5.0, 5.1, 6.0 Using techniques you’ve learned, add a post to the Class 2 category titled “Welcome to Class!” Add appropriate sample body text.
7.0 Following steps and examples given by the instructor, the learner will successfully configure a menu bar or his or her site, that displays links to the main sections.
7.0 Navigate to the Plugins page, and follow my instructions to configure the menu bar plugin to display the post categories and Pages we’ve created.
Because of the nature of the content of this course, all assessments
are alternative rather than formal. If the learner is following the instructions and using the software correctly, their sample site project will function properly. If not, their failure will have a direct effect on their project.

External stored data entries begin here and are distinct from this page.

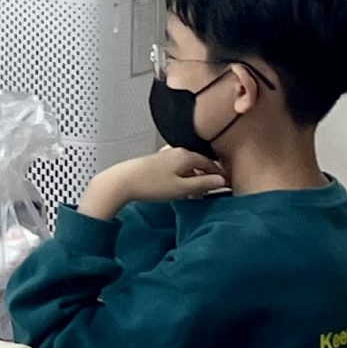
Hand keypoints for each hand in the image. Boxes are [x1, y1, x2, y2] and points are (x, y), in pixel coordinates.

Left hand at [83, 147, 225, 218]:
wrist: (120, 182)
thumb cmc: (149, 184)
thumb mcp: (182, 188)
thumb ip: (204, 183)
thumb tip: (221, 181)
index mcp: (185, 155)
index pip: (210, 163)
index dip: (219, 176)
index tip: (226, 186)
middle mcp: (175, 152)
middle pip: (198, 164)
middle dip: (206, 178)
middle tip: (211, 193)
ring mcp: (164, 156)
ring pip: (186, 167)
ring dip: (193, 180)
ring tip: (194, 195)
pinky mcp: (154, 163)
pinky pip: (175, 169)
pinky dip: (181, 179)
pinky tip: (178, 190)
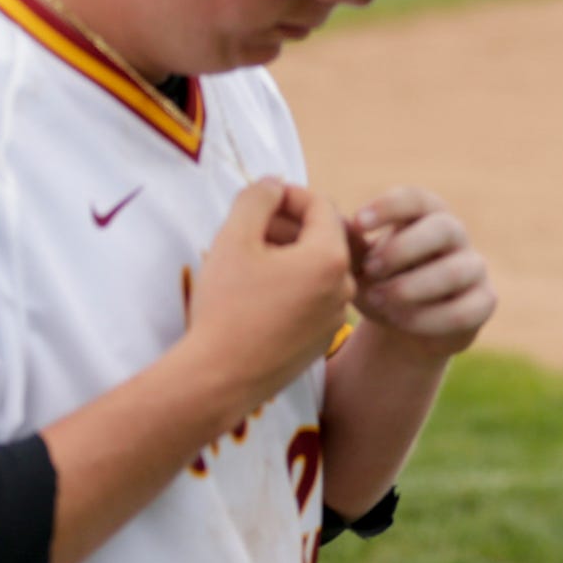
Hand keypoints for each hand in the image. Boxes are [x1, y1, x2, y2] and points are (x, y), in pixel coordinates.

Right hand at [187, 178, 356, 405]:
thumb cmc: (226, 306)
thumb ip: (257, 199)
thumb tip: (274, 183)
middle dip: (288, 224)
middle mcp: (344, 287)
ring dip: (289, 255)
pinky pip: (313, 299)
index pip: (321, 206)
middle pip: (323, 237)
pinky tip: (257, 291)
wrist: (218, 379)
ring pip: (317, 269)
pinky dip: (292, 285)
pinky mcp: (320, 341)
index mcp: (330, 257)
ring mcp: (335, 317)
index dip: (288, 194)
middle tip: (249, 225)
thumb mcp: (234, 239)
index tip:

My instruction is pretty much "lather, rinse, repeat"—I'm not sure the learners I'm dealing with need (or even want) much more.
What do you think? Beyond the "summer camp craft" introduction of "here's what we're going to make today...," should I spend brain cycles trying to come up with creative hooks for each section to "gain attention"? Or is once at the beginning enough?
4.2 Make-it, take-it, break it?
Speaking of strategies, I had two possible directions to take when designing this course:
(1) Try to present a broad overview of the options and techniques, and then let the learners go to it, trying to create whatever they wanted, or—
(2) Limit the learners' choices, but provide a regulated, step-by-step framework that demonstrated the most common functions of the software.
I've chosen option 2, of course.
As an adult learner yourself, do you think I've made the best decision? Or would you find it frustrating to sit through such "follow along" instruction?
Current system: outdated style, difficult to update
RCHS TeacherNet: clean styles, easy to update
That's all I've got—thanks for watching!